Hay una fauna urbana que crece a la velocidad de un filtro de Instagram: la de los morritos de chuflaina. Son esas bocas que parecen hinchadas no por pasión ni por alergia, sino por la aguja amiga de algún doctor (o doctora) con más afán recaudatorio que sentido común. Labios que entran en la habitación un segundo antes que su dueña, que no se mueven al hablar pero que, curiosamente, parecen estar en permanente “modo selfie”.
La moda de inyectarse botox, ácido hialurónico y otros misteriosos elixires en la cara no es nueva, pero sí cada vez más atrevida. No contentos con aumentar labios, ahora también se fabrican pómulos de poliespán y mandíbulas de superhéroe. Y es que, como diría la madre de Paco León, a muchos se les pone “cara de liebre corriendo”: ojos estirados, mofletes inflados y una boca que intenta sonreír… pero no puede, porque la anatomía se rindió ante el bisturí.
Y yo me pregunto: ¿nadie se mira al espejo antes de salir de casa? O quizá sí… y ahí está el problema: el espejo de la cirugía estética es como el de Blancanieves, pero en versión low cost, siempre te dice que estás monísima aunque parezcas recién salida de un taller de neumáticos.
Hay casos en los que, sin quererlo, el antes y el después parecen una campaña de “No lo hagas, amiga”. Porque la belleza natural, esa que tiene arrugas que cuentan historias, miradas que brillan y sonrisas que se ensanchan, se sacrifica por un estándar que nadie sabe quién inventó. Y lo peor es que, al perder expresión, se pierde también personalidad. Una cara sin gestos es como un cuadro sin colores: técnicamente puede estar bien pintado, pero no dice nada.
Lo curioso es que el fenómeno no distingue clases ni edades. Desde la influencer veinteañera que se pone labios XXL para “definir su perfil” hasta la señora de 60 que quiere borrar toda huella de tiempo. El problema es que la primera acaba pareciendo un pato y la segunda, un maniquí de escaparate. En ambos casos, la naturaleza queda fuera de juego.
Claro que siempre habrá quien diga: “Cada uno hace con su cara lo que quiere”. Y yo estoy de acuerdo… siempre que luego no me pidan que adivine si están sonriendo o enfadados, porque con tanto botox es imposible saberlo.
Además, la ciencia todavía no ha estudiado del todo el “síndrome del espejo satisfecho”: ese momento en el que la persona intervenida cree que todo el mundo la ve rejuvenecida, cuando en realidad lo que provoca son miradas de sorpresa y ganas de preguntar “¿y eso… duele?”.

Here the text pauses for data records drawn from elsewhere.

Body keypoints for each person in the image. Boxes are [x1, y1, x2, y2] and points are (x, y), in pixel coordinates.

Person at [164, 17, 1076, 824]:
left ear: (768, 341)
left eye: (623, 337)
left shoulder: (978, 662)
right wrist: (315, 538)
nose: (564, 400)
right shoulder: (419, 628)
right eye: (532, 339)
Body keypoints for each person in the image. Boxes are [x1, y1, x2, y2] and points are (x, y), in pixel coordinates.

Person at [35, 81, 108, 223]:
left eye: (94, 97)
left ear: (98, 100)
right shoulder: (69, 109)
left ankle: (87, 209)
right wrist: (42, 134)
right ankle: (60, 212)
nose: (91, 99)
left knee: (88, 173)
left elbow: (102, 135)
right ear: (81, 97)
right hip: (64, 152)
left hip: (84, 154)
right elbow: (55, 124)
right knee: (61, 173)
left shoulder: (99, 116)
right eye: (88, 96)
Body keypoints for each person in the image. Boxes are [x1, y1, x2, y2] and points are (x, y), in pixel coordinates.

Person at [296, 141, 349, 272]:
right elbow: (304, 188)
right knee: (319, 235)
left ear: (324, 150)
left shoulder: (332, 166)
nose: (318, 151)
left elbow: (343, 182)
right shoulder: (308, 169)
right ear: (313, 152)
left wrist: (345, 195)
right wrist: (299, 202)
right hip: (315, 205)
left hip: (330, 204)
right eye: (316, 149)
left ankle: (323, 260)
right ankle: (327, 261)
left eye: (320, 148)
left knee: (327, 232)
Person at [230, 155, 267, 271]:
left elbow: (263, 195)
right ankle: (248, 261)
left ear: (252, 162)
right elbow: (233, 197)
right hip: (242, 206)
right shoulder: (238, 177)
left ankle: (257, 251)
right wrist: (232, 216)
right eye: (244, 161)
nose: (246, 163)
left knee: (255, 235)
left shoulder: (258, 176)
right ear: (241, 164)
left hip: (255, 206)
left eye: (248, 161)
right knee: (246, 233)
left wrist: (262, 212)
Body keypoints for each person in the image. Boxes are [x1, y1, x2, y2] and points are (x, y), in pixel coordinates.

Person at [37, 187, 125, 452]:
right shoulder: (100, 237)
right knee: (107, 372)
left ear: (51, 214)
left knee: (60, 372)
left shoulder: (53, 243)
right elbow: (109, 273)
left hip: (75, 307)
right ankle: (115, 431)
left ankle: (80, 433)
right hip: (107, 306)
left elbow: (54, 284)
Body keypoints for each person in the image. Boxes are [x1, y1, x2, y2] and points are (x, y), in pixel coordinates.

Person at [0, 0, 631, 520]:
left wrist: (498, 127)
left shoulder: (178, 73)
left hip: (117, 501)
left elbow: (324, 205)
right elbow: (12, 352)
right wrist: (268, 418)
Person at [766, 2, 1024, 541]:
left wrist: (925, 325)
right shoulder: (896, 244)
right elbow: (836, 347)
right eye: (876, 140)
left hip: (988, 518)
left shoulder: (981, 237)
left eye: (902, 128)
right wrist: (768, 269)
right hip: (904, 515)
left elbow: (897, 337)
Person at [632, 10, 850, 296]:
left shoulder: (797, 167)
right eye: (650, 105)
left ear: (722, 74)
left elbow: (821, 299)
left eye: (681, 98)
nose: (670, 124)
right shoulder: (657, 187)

El verdadero drama llega cuando la moda pasa. Porque así como los pantalones de campana o las hombreras se pueden guardar en el armario, los morritos de chuflaina no se pueden doblar y meter en una caja. Se quedan ahí, como recordatorio eterno de que un día pensaste que parecía buena idea.
Y ojo, que yo no tengo nada en contra de un retoque discreto. Un pequeño arreglo, un toque de luz… hasta puede ser beneficioso. Pero de ahí a ponerse cara de emoji hay un trecho. El problema es que, como en todo, la línea entre lo elegante y lo ridículo es finísima, y cruzarla es tan fácil como pedir “un poquito más” en la clínica.
Al final, lo que me da más pena no es la moda en sí, sino que hay gente que deja de parecerse a sí misma. Que se borra a base de jeringuilla. Y eso es lo verdaderamente irreparable. Porque las caras cuentan quiénes somos, y en ellas se guardan nuestras emociones, nuestras risas y hasta nuestras lágrimas. Si las congelas… te congelas tú.
Así que, por favor, queridas amigas (y amigos, que aquí hay paridad): antes de lanzarse a la aguja, miren bien en el espejo, pero uno de verdad, no el que les presta el cirujano. Hay que preguntarse si queremos parecer rejuvenecidos… o simplemente irreconocibles.
Porque en cuestión de belleza, como en la cocina, a veces menos es más. Y una arruga bien llevada puede ser mucho más atractiva que un morrito de chuflaina.